At The Police Station
There, she is there. She moves in the cold September morning
by Lauris Dorothy Edmond
it's hours yet till dawn but she knows neither light nor dark
nor scarcely where she is. A light, a door, stone steps. She walks
straight up them, eyes ahead; her body rigid as she jerks
forward towards the door, the handle, and suddenly the man
behind the desk. He looks up, his breath stops
he sees her tragic bright eyes, he sees the blood, and
how she holds those small white-knuckled hands; he watches
her terrible face. He knows without asking, but he asks.

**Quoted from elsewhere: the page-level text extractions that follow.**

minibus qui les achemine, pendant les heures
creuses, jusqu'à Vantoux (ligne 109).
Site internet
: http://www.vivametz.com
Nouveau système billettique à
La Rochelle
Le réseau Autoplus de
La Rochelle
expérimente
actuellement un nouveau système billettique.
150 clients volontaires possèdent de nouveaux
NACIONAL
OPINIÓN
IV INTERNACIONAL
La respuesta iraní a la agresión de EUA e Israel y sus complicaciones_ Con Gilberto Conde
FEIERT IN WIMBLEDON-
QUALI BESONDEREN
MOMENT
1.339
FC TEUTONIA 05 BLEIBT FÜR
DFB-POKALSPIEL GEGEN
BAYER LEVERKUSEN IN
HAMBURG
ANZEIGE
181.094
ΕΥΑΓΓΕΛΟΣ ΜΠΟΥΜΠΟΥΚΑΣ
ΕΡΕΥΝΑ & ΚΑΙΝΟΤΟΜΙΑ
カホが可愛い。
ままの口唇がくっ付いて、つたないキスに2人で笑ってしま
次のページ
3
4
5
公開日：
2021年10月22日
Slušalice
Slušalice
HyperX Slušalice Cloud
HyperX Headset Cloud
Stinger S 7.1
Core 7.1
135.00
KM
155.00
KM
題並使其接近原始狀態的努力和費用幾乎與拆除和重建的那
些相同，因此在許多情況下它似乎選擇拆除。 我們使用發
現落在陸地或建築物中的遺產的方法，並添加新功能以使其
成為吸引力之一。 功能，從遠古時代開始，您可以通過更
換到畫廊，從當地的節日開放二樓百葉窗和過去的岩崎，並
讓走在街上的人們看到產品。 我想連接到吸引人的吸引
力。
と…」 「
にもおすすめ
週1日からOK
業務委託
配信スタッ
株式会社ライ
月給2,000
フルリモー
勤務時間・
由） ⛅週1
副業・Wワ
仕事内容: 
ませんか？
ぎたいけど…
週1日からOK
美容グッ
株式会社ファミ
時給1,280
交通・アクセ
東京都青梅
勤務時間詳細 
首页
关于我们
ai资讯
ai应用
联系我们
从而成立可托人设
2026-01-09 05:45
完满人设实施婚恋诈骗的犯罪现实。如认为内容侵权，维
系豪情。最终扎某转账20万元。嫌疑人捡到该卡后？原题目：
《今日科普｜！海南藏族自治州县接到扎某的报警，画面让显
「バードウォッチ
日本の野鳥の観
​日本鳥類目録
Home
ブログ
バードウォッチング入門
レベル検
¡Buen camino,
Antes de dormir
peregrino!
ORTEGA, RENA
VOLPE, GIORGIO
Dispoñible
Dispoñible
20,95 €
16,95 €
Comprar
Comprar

They are locked already into an unspeakable knowledge,
only yesterday she was here, distraught and pleading,
it was his chance for brilliance -- or at least for goodness --
and he missed it. He has become her jailer now, who
could have been her saviour. He wholly understands,
and it is too late. No one else will ever come to him and say
'Help me, take me, please, before I do this thing . . .'
He will be haunted now for ever by his trial, deceptive
as it was, and he found wanting. No one will accuse him
and he can never be forgiven. His uniform rustles slightly
as he rises, his single offer a cup of institution coffee,
potion for the damned. 'Your jacket's all bloody, take it off.'
Oh cry for the breaking day, the sleeping pillows shocked
by phone calls, messages, alarms, weep now and every morning
for the Janus faces, back to back, of guilt and innocence.